### Work order
Copy every line from the start of the rows below down to and including the line that contains "Aby zapewnić jak", keeping each one unchanged.

■ ■ ■ ■ ■ ■ ■

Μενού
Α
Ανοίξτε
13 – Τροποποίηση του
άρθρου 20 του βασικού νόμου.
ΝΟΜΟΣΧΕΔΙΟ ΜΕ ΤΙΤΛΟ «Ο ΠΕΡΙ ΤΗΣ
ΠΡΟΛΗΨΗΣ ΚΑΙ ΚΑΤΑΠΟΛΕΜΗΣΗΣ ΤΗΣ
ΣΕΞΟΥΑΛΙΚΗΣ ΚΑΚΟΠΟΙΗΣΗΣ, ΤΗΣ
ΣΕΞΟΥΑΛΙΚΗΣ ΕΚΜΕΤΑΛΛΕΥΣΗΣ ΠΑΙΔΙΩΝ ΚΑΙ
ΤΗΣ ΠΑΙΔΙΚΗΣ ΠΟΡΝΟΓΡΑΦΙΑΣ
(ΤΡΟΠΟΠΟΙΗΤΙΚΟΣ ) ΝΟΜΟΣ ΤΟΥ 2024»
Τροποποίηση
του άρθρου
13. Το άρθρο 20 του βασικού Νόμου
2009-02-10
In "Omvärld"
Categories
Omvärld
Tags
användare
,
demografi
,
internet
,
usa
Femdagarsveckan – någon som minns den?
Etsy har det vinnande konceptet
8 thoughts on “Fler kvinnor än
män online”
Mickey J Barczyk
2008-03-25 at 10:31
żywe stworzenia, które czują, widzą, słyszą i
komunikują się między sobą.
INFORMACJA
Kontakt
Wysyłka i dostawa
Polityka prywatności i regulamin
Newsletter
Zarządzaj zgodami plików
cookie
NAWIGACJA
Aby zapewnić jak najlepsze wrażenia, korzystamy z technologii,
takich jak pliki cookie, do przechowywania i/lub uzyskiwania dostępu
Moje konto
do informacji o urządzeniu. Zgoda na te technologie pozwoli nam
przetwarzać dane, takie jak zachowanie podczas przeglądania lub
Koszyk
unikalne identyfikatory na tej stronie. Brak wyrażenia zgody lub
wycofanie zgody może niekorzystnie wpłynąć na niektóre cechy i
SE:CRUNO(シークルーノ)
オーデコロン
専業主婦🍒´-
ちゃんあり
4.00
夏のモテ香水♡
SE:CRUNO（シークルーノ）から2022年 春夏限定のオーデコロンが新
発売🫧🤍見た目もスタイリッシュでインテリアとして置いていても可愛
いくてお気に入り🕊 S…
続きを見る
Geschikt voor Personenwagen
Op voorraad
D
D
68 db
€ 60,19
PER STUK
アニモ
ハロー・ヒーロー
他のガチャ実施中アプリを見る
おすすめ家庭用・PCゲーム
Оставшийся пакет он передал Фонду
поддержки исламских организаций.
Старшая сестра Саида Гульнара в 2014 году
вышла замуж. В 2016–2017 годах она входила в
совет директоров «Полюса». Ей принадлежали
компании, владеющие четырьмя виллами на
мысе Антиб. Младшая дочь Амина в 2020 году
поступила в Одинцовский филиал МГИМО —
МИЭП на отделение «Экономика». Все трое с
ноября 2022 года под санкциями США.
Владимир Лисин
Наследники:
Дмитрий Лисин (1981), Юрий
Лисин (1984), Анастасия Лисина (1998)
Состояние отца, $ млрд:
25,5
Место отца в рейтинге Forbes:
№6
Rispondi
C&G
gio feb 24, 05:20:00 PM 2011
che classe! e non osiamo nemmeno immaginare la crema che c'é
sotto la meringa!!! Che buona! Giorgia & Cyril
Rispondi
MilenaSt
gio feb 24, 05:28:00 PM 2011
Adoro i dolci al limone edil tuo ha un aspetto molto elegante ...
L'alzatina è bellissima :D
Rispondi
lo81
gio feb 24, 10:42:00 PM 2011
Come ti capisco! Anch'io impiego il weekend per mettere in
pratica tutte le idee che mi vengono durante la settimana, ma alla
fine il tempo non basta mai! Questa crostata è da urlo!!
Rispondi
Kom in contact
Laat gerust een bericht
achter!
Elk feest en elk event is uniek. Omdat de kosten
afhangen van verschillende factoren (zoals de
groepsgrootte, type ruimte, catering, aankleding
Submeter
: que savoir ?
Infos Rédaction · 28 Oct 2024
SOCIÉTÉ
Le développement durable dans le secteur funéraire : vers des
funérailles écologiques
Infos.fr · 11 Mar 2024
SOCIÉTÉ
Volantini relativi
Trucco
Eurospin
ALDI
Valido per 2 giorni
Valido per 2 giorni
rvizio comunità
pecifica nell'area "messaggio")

■ ■ ■ ■ ■ ■ ■

### Expected answer
Μενού
Α
Ανοίξτε
13 – Τροποποίηση του
άρθρου 20 του βασικού νόμου.
ΝΟΜΟΣΧΕΔΙΟ ΜΕ ΤΙΤΛΟ «Ο ΠΕΡΙ ΤΗΣ
ΠΡΟΛΗΨΗΣ ΚΑΙ ΚΑΤΑΠΟΛΕΜΗΣΗΣ ΤΗΣ
ΣΕΞΟΥΑΛΙΚΗΣ ΚΑΚΟΠΟΙΗΣΗΣ, ΤΗΣ
ΣΕΞΟΥΑΛΙΚΗΣ ΕΚΜΕΤΑΛΛΕΥΣΗΣ ΠΑΙΔΙΩΝ ΚΑΙ
ΤΗΣ ΠΑΙΔΙΚΗΣ ΠΟΡΝΟΓΡΑΦΙΑΣ
(ΤΡΟΠΟΠΟΙΗΤΙΚΟΣ ) ΝΟΜΟΣ ΤΟΥ 2024»
Τροποποίηση
του άρθρου
13. Το άρθρο 20 του βασικού Νόμου
2009-02-10
In "Omvärld"
Categories
Omvärld
Tags
användare
,
demografi
,
internet
,
usa
Femdagarsveckan – någon som minns den?
Etsy har det vinnande konceptet
8 thoughts on “Fler kvinnor än
män online”
Mickey J Barczyk
2008-03-25 at 10:31
żywe stworzenia, które czują, widzą, słyszą i
komunikują się między sobą.
INFORMACJA
Kontakt
Wysyłka i dostawa
Polityka prywatności i regulamin
Newsletter
Zarządzaj zgodami plików
cookie
NAWIGACJA
Aby zapewnić jak najlepsze wrażenia, korzystamy z technologii,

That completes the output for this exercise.